Could you repeat, word for word, only the lines from the one containing "ring pip: (471, 331)" through the final line of the records below?

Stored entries
● ● ● ●

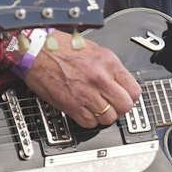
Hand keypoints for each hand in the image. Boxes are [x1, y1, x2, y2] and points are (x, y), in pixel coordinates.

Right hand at [24, 36, 141, 129]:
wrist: (37, 51)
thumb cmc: (60, 47)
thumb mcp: (94, 50)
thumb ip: (110, 68)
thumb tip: (120, 82)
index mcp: (109, 63)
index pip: (134, 90)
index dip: (130, 96)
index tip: (125, 97)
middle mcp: (100, 79)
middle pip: (125, 107)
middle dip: (120, 108)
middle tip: (112, 105)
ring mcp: (87, 94)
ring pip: (109, 118)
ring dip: (104, 116)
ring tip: (97, 108)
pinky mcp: (72, 105)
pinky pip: (90, 123)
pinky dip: (89, 120)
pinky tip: (85, 111)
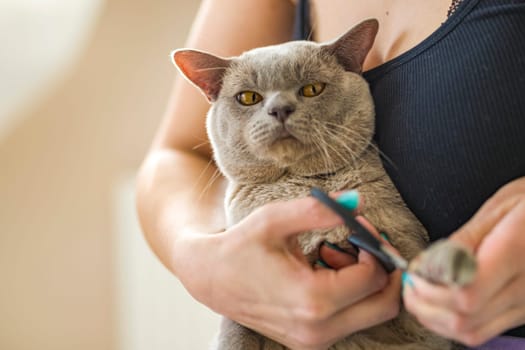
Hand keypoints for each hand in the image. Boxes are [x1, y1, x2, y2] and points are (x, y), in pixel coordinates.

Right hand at [174, 196, 400, 349]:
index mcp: (312, 300)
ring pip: (372, 314)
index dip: (374, 245)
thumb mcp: (275, 220)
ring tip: (333, 254)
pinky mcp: (310, 341)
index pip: (373, 276)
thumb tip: (359, 201)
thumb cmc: (240, 246)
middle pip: (384, 305)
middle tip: (362, 242)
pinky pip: (352, 320)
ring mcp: (314, 341)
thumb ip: (320, 210)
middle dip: (383, 269)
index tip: (356, 224)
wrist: (209, 278)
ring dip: (365, 282)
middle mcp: (318, 329)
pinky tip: (325, 270)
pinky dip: (352, 295)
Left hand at [402, 177, 524, 346]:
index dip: (431, 289)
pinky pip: (482, 331)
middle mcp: (524, 287)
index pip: (466, 292)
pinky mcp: (521, 311)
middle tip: (409, 281)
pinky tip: (437, 304)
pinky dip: (451, 323)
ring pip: (471, 331)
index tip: (414, 272)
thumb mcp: (500, 208)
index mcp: (515, 253)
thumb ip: (465, 238)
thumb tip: (432, 262)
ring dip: (434, 317)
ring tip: (417, 292)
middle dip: (424, 303)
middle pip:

● ● ● ●

* **Worked solution**
ring pip: (471, 331)
index tip: (414, 272)
thumb mcp: (500, 208)
index mcp: (515, 253)
thumb ip: (465, 238)
thumb tip: (432, 262)
ring dip: (434, 317)
ring tip: (417, 292)
middle dip: (424, 303)
middle pip:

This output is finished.